A hardcore advocate for "Greater Romania" could be the country's next president
Seven years after the UK voted for Brexit, nationalist movements are robust almost uniformly across the EU. Few countries are holdouts on right-wing nationalist parties holding seats in parliament: Lithuania, Malta and Ireland are basically the only countries on that list. But, of course, there is significant variation in the character and intensity of nationalists in each country.
Across Eastern Europe, as an example, parties with an explicitly irredentist bent have gained ground very recently. Hungary’s “Our Homeland” manages to stake out a position to the right of Orban, calling for a more aggressive approach to settling historical grievances over the Treaty of Trianon, which cut Hungary down to size in the wake of WW1. In Bulgaria, the “Revival” party dedicates a plank of its platform to “unification” with neighboring North Macedonia, which many Bulgarian nationalists consider to be part of their patria.
It is in Romania, however, that this strain of politics could perhaps have the most real-world impact.

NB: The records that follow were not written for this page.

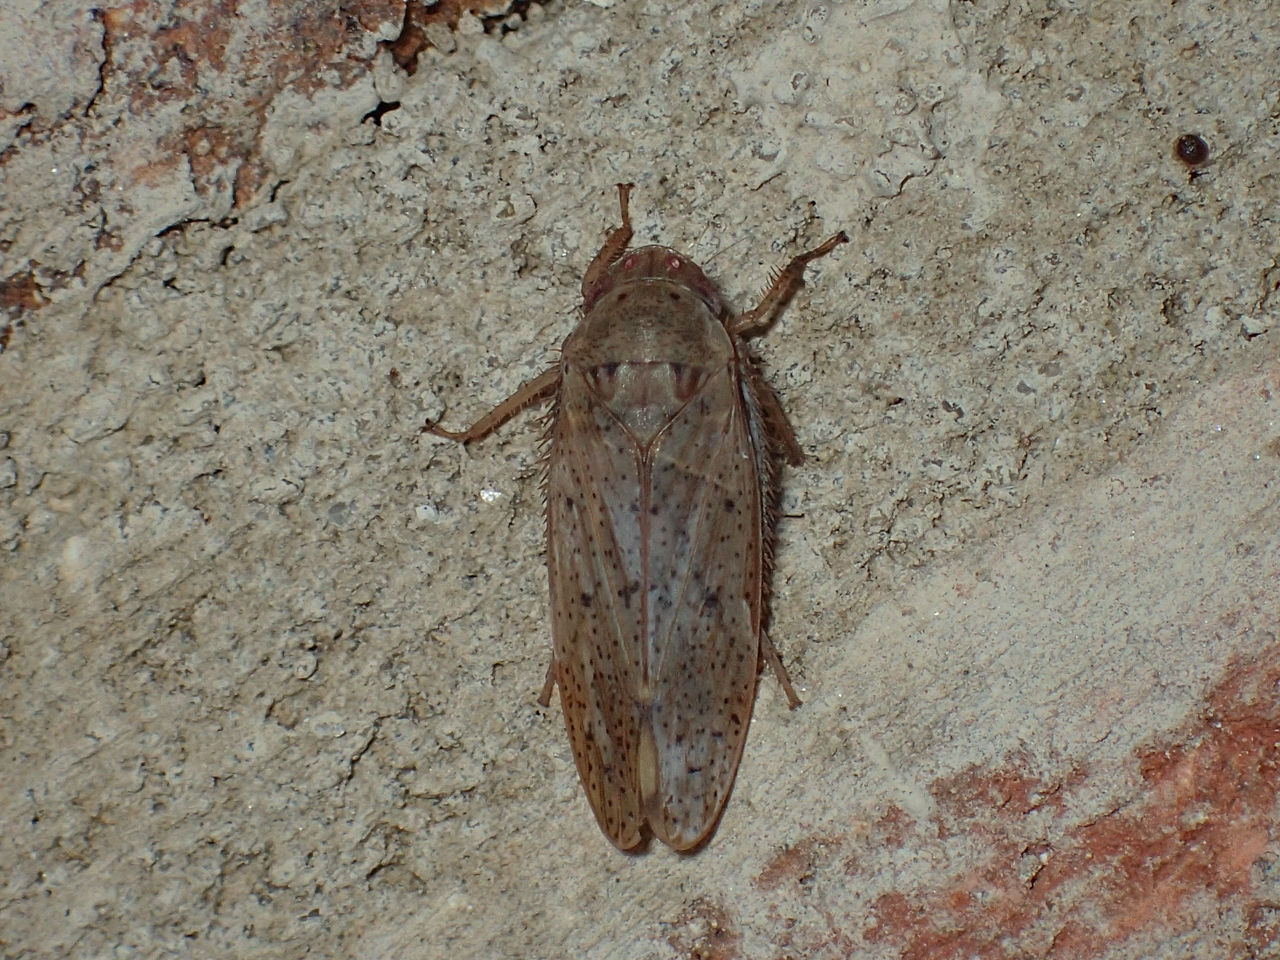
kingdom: Animalia
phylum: Arthropoda
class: Insecta
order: Hemiptera
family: Cicadellidae
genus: Ponana
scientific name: Ponana puncticollis
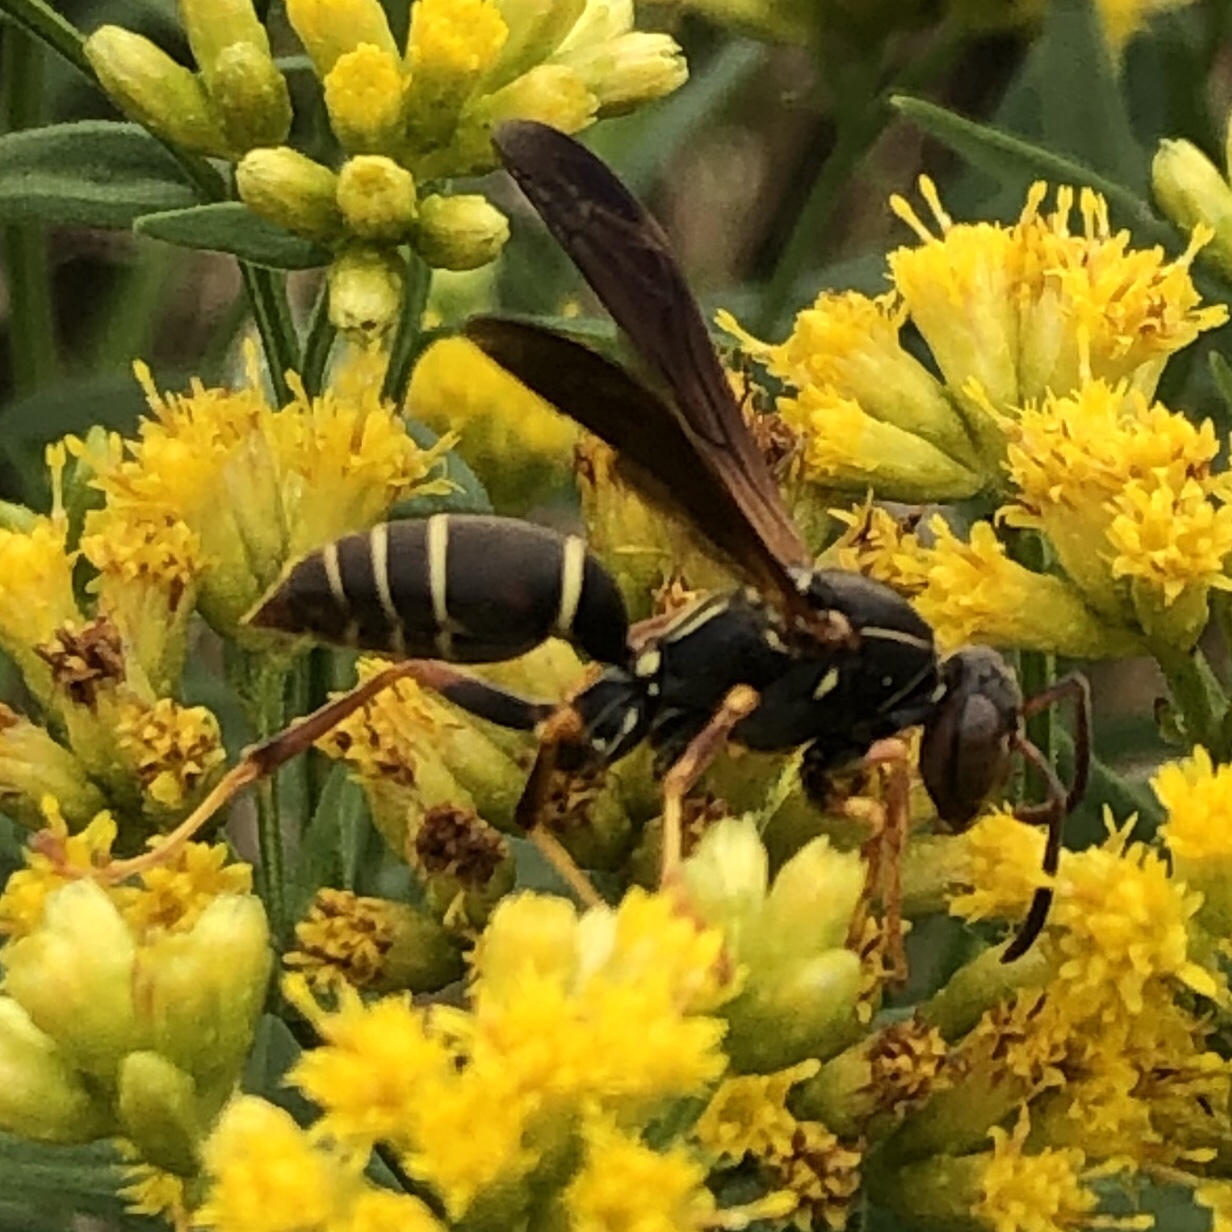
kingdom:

AUR, the “Alliance for the Unity of Romania,” entered parliament towards the end of 2020, despite dim prognostications for the party’s debut performance. Some pollsters did not even ask about them prior to the election. They ended up with around 9% of the vote.
In the interceding time, AUR has managed to leverage that score into double-digits polling. The current average from Politico sees AUR at 18% of the vote, neck-and-neck with the center-right PNL at 19%. In their best polls, the party has reached over 20%.
AUR, affiliated with Meloni’s ECR group in the European Parliament, possesses many standard traits of EU far-right parties. Arguably, AUR’s campaign centerpiece in 2020 was its opposition to Covid measures, a dynamic that propelled significant right-wing activity on the continent for a time. But AUR’s reason for existence, as its name points to, is reunification with Moldova, an integral part of the nationalist conception of a “Greater Romania.”
Unification with Moldova is a popular idea across the political spectrum in Romania, and AUR is not the first party to push for this. It is, however, by far the most hardcore party on the issue, and the party’s leader George Simion has been banned by Moldova in the past for political agitation. Opinion polling has shown that Moldovans are much more skeptical of joining Romania, though there has been a shift in recent years.
That owes to a complicated national history in Moldova, a former member of the Soviet Union where “Moldovan” was promoted as an identity and language separate from Romanian for decades. Only this year did Moldovan officials take steps to characterize their language as legally “Romanian.”
Speculation has abounded that AUR could forge a coalition government with the Social Democrats after the next election, especially if the current polling is confirmed. That may sound like a strange alliance, but Romania’s Social Democrats have a reputation for their conservatism, with reports that Salvini’s alliance was courting them in the 2019 EU vote.
AUR will have two opportunities to cement their influence, though. Romania’s presidential election is scheduled for next fall. At the moment, it appears likely that Romania will hold its legislative polls at the same time, setting up a “super-election” of major consequence.
According to the most recent poll taken for that presidential election, AUR leader Simion is tied for first place. Other polls to date had seen him with significant support, but observers across the continent should take note of the growing potential of a Simion win here.
Despite drawing a ban from the Moldovan government, Simion is actually somewhat of a “moderate” relative to his party. Other AUR figures include former co-leader Claudiu Târziu, who has expressed sympathy for the World War 2-era fascist Iron Guard government.
And given the reins of power, it’s not only possible that members of the party similar to Tarziu would end up at the helm of ministries. It would practically be a guarantee.